▸ **Texte source**
Lutte conte le terrorisme/ Les liaisons dangereuses entre le DRS et la CIA

Redaction

Depuis une quinzaine d’années, l’anthropologue britannique Jeremy Keenan, professeur à l’université de Londres, soutient une thèse originale : l’Algérie serait le principal allié de la puissance américaine sur le continent africain, et cette relation privilégiée servirait les intérêts énergétiques de Washington dans la région, en légitimant la présence militaire US sur le sol africain, dans les régions riches en ressources naturelles notamment, et en mettant sans cesse en avant le prétexte de la lutte contre la menace terroriste.

Un impérialisme américain soutenu par Alger ?

Ce ne sont évidemment pas les accusations portées à l’encontre de l’impérialisme américain qui font l’originalité de la thèse. Il est en effet bien difficile de nier la dimension impérialiste du pouvoir militaire américain. Le chercheur Lutz, dans un article intitulé « The bases of empire : the global struggle against US military posts », paru en 2009, montre la vaste étendue de la présence militaire américaine dans le monde : d’après les chiffres, minimisés de surcroît, du département américain de la Défense, ce sont 190,000 hommes et 115,000 militaires qui étaient déployées dans 909 bases, et ce dans 46 pays différents en 2007.

Ce n’est pas non plus le lien entre cette forte présence militaire, associée à la « guerre contre le terrorisme », et les intérêts énergétiques américains, qui peut étonner le lecteur assidu d’Algérie-Focus, tant l’on sait depuis des années que la politique militaire américaine sert bien plus les positions stratégiques de Washington qu’elle ne cherche à régler les problèmes économiques ou humanitaires des régions au sein desquelles elle a une influence. En ce qui concerne l’Afrique, c’est le rapport Cheney, établi en 2001 par le vice-président de Georges W. Bush, qui révélait l’importance future de l’Afrique pour son offre de pétrole, notamment dans les régions du golfe de Guinée, alors que le fils Bush avait fait de la sécurité énergétique l’une des priorités principales des américains lors de son élection en 2000.

▸ **Matériel extrait**
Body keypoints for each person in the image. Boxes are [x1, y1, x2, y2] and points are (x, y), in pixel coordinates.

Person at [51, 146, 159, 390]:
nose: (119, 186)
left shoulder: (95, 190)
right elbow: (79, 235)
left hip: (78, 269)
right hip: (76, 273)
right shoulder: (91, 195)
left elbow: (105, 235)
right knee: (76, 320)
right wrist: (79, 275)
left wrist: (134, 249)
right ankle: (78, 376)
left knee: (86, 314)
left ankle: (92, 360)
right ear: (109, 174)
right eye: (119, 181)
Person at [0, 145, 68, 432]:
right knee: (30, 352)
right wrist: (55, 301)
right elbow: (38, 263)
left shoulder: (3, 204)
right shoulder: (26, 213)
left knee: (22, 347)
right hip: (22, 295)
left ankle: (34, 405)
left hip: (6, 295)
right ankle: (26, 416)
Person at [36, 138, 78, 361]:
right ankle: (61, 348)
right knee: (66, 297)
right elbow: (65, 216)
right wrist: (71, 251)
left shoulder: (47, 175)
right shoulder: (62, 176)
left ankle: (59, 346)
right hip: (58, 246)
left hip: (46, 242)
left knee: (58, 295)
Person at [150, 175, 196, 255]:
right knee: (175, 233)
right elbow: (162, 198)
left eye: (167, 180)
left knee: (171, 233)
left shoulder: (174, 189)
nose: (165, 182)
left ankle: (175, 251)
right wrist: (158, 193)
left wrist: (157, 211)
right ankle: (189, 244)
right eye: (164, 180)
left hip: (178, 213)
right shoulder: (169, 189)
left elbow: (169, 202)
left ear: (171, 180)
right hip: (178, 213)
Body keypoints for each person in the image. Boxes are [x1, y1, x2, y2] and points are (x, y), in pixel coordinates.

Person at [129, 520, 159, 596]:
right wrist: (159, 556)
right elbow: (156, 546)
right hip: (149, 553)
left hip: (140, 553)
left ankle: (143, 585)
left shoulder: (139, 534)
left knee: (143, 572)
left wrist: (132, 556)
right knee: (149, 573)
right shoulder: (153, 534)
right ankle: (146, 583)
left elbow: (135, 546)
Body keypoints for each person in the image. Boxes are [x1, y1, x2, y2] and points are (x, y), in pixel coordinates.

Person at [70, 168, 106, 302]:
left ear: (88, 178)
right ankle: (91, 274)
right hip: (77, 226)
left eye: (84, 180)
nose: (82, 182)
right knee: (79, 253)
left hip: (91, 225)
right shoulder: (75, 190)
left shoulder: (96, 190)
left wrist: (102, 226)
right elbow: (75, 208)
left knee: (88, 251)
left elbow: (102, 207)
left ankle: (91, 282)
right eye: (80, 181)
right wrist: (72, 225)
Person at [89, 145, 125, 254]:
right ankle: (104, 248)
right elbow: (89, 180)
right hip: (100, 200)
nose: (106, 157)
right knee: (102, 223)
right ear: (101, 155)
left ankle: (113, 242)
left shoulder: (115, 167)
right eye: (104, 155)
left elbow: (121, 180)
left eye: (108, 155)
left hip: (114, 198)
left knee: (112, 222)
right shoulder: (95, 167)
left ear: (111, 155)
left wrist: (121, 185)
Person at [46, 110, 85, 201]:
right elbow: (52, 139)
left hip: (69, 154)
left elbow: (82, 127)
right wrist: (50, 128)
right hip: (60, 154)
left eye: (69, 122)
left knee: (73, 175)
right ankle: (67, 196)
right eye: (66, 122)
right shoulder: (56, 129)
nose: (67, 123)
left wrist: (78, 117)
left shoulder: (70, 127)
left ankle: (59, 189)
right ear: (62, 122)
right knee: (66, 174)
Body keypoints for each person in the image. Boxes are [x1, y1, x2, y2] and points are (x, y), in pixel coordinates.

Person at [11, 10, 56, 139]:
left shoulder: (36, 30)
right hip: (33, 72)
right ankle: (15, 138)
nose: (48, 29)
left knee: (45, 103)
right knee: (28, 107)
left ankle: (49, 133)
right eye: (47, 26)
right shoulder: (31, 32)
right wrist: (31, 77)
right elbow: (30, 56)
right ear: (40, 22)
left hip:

* * *

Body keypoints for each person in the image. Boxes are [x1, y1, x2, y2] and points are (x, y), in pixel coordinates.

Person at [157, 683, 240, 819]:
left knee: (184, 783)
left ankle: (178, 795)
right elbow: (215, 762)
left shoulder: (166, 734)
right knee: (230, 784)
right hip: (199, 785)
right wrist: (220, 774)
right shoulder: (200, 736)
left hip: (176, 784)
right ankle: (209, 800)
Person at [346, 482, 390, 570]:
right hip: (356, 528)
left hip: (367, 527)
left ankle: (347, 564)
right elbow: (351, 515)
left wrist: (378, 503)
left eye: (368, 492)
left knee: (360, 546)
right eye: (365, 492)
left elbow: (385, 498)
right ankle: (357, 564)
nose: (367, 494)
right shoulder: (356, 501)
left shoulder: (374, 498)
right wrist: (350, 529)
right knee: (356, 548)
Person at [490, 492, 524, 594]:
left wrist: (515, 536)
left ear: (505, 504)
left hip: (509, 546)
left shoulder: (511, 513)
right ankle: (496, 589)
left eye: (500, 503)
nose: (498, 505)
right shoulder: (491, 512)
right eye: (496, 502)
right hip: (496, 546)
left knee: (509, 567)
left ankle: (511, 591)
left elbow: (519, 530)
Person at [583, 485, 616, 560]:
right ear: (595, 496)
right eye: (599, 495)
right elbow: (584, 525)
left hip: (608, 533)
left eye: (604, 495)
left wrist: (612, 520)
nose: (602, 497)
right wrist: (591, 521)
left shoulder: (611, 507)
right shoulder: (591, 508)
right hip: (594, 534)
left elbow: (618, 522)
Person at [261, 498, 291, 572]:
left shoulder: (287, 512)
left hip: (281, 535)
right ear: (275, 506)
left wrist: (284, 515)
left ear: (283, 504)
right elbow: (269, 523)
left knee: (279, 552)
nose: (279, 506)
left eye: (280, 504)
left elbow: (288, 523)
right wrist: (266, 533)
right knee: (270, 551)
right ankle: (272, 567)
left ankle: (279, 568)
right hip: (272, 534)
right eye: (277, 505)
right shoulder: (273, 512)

==

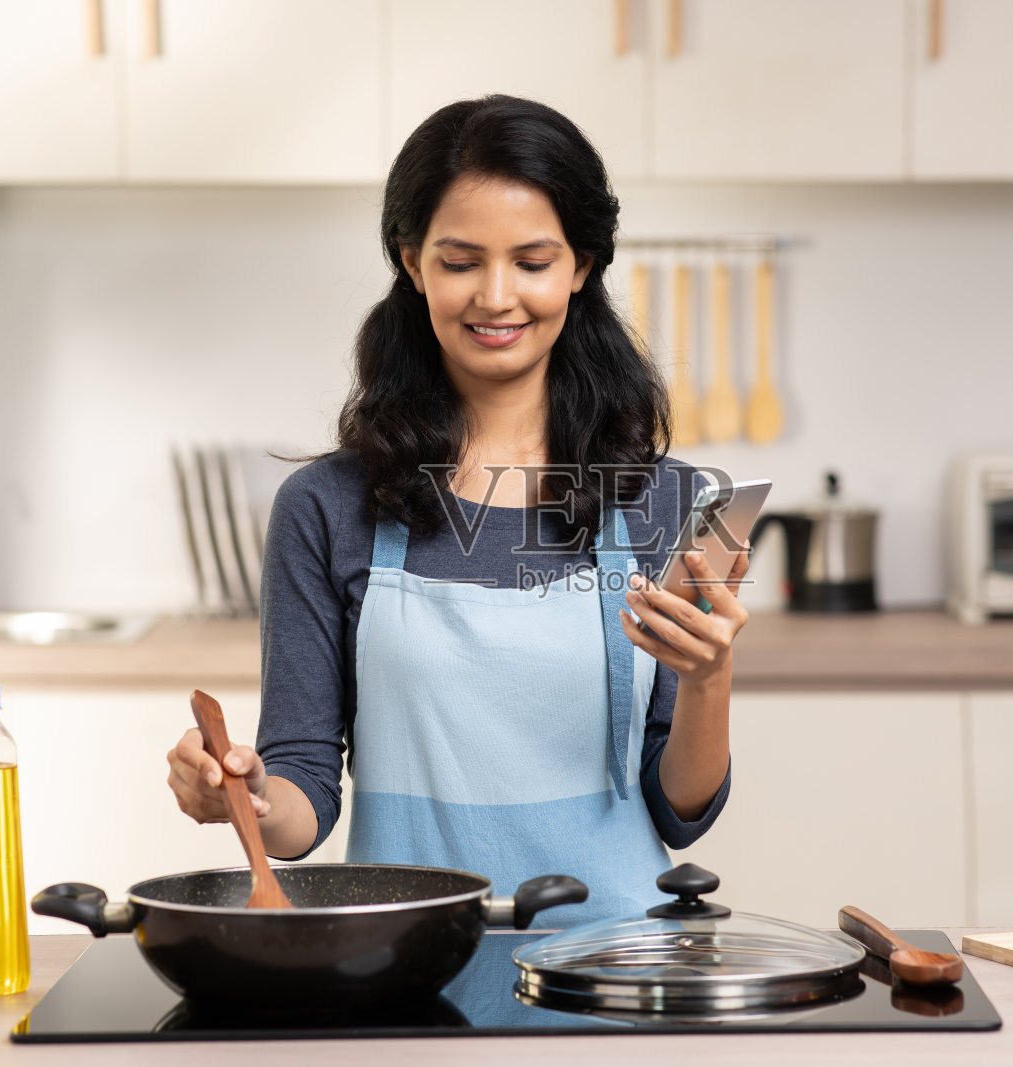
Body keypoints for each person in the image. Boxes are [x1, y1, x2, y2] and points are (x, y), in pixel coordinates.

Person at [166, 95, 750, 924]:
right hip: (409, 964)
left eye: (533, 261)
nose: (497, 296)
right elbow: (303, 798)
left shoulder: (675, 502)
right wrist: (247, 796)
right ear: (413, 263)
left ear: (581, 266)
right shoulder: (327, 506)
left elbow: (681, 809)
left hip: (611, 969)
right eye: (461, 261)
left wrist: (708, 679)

▸ **Exercices à résoudre**
• A. Selon le texte source, dans quelle université Jeremy Keenan est-il professeur ?
• B. Recopiez à l'identique le passage du texte source qui va de "Lutte conte le" jusqu'à "soutenu par Alger ?".

▸ **Réponses aux exercices**
• A. À l'université de Londres.

• B.
Lutte conte le terrorisme/ Les liaisons dangereuses entre le DRS et la CIA

Redaction

Depuis une quinzaine d’années, l’anthropologue britannique Jeremy Keenan, professeur à l’université de Londres, soutient une thèse originale : l’Algérie serait le principal allié de la puissance américaine sur le continent africain, et cette relation privilégiée servirait les intérêts énergétiques de Washington dans la région, en légitimant la présence militaire US sur le sol africain, dans les régions riches en ressources naturelles notamment, et en mettant sans cesse en avant le prétexte de la lutte contre la menace terroriste.

Un impérialisme américain soutenu par Alger ?